A German study looked into the prognosis for different stages of thymic tumors:
* Thymomas in Masaoka stages I and II typically have an excellent prognosis.
* The prognosis is less favorable for Masaoka stage III thymomas after they have been surgically removed.
* For those with Masaoka stage III thymomas, there was a 27% chance of the tumor returning and 83% of patients survived at least 10 years.
* For Masaoka stage IV thymomas, the 10-year survival rate falls to 47%.
* There were no tumor-related deaths seen in the very early stages of the disease (Masaoka stages I and II, also known as types A, AB, or B1 disease).
* For later stages (B2, B3, or thymic carcinoma and Masaoka stages III and IV thymomas), the rate of death due to the tumor ranged from 9 to 60%.
After treatment,annual check-ups involving imaging tests are suggested even though these tests haven’t been proven to provide a clear benefit. It is generally recommended that a CT scan of the chest is performed every six months for two years, then once a year for the next five years for patients with thymic carcinoma, or for ten years for those with thymomas.
These thymic tumors often reappear in the form of nodules in the pleural tissue which is the thin layer of tissue that covers the lungs. This typically happens, on average, 8 to 68 months after treatment.
Thymic tumors are also associated with a risk of developing another type of cancer (around 17% to 28% risk after thymectomy, a surgery to remove the thymus). Data from the SEER database indicates an increased risk for specific types of cancers like B cell non-Hodgkin lymphoma (a kind of blood cancer), cancers of the gastrointestinal tract, and soft tissue sarcomas (cancer that begins in the soft tissues like muscles, tendons, fats, lymph vessels, blood vessels, and nerves).
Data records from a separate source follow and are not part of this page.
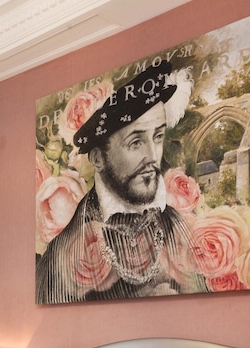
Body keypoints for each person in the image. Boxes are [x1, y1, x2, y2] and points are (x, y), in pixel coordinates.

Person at [36, 62, 205, 303]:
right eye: (135, 142)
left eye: (158, 137)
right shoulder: (62, 253)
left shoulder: (176, 225)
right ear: (98, 158)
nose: (152, 156)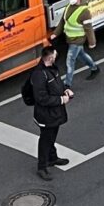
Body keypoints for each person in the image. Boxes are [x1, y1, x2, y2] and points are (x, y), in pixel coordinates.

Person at [29, 46, 71, 181]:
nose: (57, 57)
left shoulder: (51, 69)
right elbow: (41, 98)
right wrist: (61, 99)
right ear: (51, 57)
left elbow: (57, 84)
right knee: (46, 139)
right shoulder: (39, 75)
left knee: (51, 136)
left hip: (54, 112)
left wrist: (65, 90)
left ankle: (52, 158)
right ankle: (42, 167)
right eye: (55, 55)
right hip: (45, 114)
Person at [53, 0, 99, 87]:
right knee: (81, 55)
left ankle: (67, 84)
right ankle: (94, 68)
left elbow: (89, 29)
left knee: (70, 61)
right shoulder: (69, 6)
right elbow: (62, 21)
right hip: (70, 38)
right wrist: (55, 33)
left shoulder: (84, 11)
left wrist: (92, 42)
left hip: (78, 40)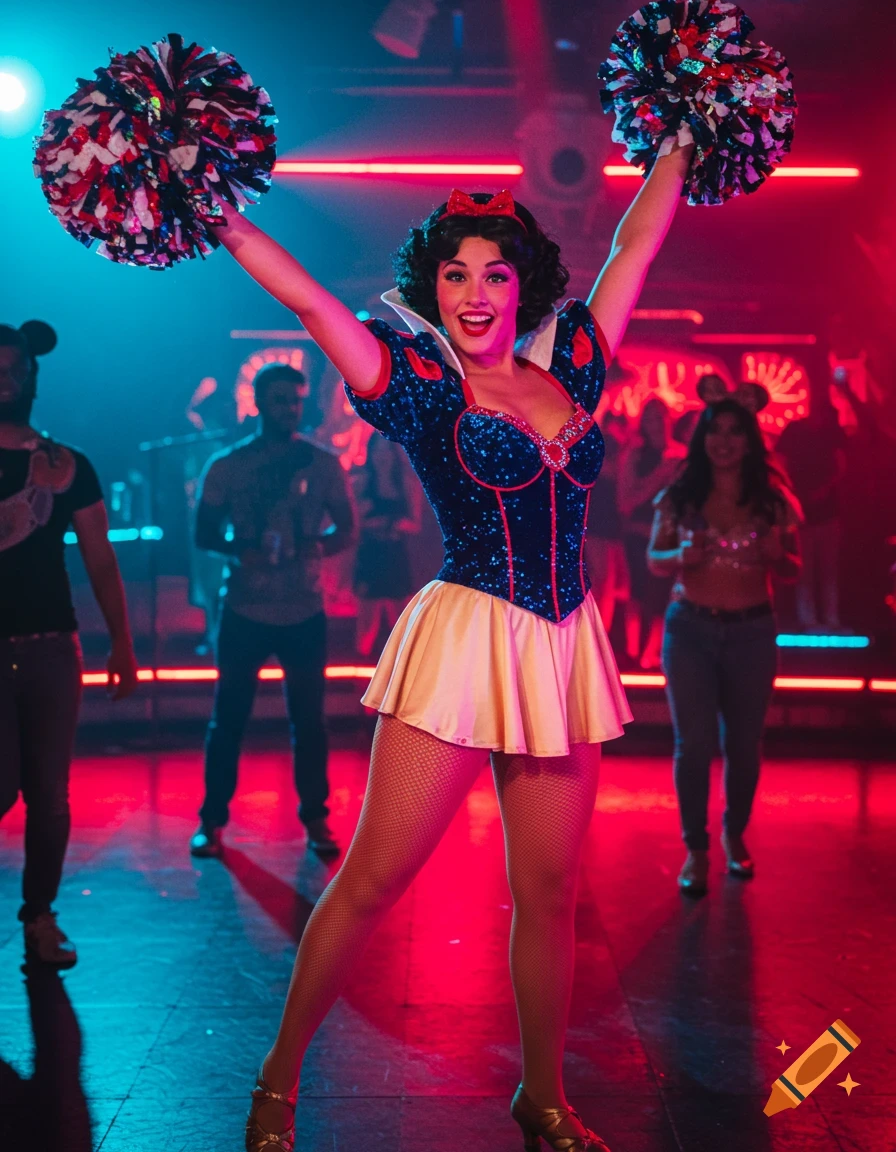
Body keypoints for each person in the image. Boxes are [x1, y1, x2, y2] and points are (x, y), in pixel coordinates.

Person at [213, 152, 691, 1152]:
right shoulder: (423, 386)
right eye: (455, 273)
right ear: (431, 288)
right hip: (465, 640)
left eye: (494, 274)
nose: (475, 293)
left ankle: (542, 1097)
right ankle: (275, 1081)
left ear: (523, 286)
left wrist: (684, 137)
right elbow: (308, 301)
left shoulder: (572, 365)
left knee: (552, 896)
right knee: (372, 882)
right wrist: (215, 212)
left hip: (561, 648)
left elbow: (636, 243)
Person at [0, 321, 138, 967]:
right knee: (3, 787)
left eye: (15, 370)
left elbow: (100, 558)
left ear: (33, 376)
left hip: (53, 645)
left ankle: (40, 918)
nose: (6, 381)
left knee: (49, 797)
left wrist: (122, 642)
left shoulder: (68, 465)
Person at [190, 363, 356, 860]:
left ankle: (316, 819)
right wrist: (241, 549)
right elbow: (203, 533)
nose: (290, 408)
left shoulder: (323, 463)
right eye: (280, 399)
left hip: (304, 609)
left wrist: (314, 547)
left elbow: (347, 528)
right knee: (228, 718)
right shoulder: (227, 465)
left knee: (309, 722)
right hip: (244, 608)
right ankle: (212, 821)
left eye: (296, 400)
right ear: (259, 403)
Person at [647, 399, 802, 896]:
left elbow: (794, 566)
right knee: (693, 745)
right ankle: (695, 848)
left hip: (752, 633)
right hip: (690, 631)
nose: (725, 441)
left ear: (750, 441)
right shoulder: (680, 495)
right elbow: (654, 558)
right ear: (703, 438)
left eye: (736, 431)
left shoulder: (772, 498)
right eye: (716, 430)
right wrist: (679, 554)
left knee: (743, 745)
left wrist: (777, 555)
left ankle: (735, 835)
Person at [617, 398, 684, 669]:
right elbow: (625, 502)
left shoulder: (682, 455)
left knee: (663, 595)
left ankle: (653, 653)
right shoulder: (635, 455)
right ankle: (633, 652)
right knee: (638, 591)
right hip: (638, 534)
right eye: (650, 418)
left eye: (660, 417)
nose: (656, 423)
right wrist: (659, 475)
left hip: (670, 534)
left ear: (669, 419)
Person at [776, 397, 846, 632]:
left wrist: (820, 491)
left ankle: (825, 620)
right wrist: (796, 494)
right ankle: (814, 620)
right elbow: (781, 463)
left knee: (826, 570)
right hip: (805, 513)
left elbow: (841, 466)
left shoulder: (830, 432)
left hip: (825, 512)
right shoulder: (796, 431)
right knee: (811, 570)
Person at [354, 431, 422, 657]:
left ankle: (400, 671)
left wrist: (392, 523)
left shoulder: (406, 483)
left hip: (395, 556)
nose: (382, 456)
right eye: (378, 451)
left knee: (401, 624)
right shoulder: (362, 481)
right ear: (370, 453)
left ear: (394, 453)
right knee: (367, 622)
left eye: (386, 450)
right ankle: (361, 666)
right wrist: (369, 521)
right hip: (370, 556)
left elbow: (415, 524)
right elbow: (351, 522)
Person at [583, 429, 629, 637]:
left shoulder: (613, 466)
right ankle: (597, 632)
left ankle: (600, 632)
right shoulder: (606, 468)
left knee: (609, 583)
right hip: (598, 529)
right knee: (603, 582)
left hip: (607, 529)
Possible Complications When Diagnosed with Thymoma
Possible side effects of radiation include inflammation of the sac around the heart (radiation pericarditis), inflammation of the lung tissue (radiation pneumonitis), and scarring in the lung (pulmonary fibrosis). These usually occur after postoperative radiotherapy and could potentially be fatal. So, doctors need to thoroughly evaluate the potential gains versus risks before suggesting additional radiation treatment.
Common Side Effects:
- Inflammation of the sac around the heart (Radiation Pericarditis)
- Inflammation of lung tissue (Radiation Pneumonitis)
- Scarring in the lung (Pulmonary fibrosis)
- Possible death
Recovery from Thymoma
Advised treatment for those who have advanced thymomas, specifically stages III or IV, include a supplemental therapy called radiotherapy. This treatment is suggested even if the thymoma has been fully removed through surgery.
Preventing Thymoma
Individuals who have been diagnosed with myasthenia gravis, a condition that causes muscle weakness, should undergo a specific type of body scan known as a CT scan. The purpose of this test is to check a part of their chest, known as the thymus, for any abnormalities such as thymomas or thymic hyperplasia. A thymoma is a type of tumor that originates from the thymus. Thymic hyperplasia, on the other hand, is a condition where the thymus is larger than normal.
If any of these conditions are found, the patient may need to have a procedure called a thymectomy, which is the removal of the thymus. This procedure has been proven to help reduce the muscle weakness symptoms that people with myasthenia gravis often experience.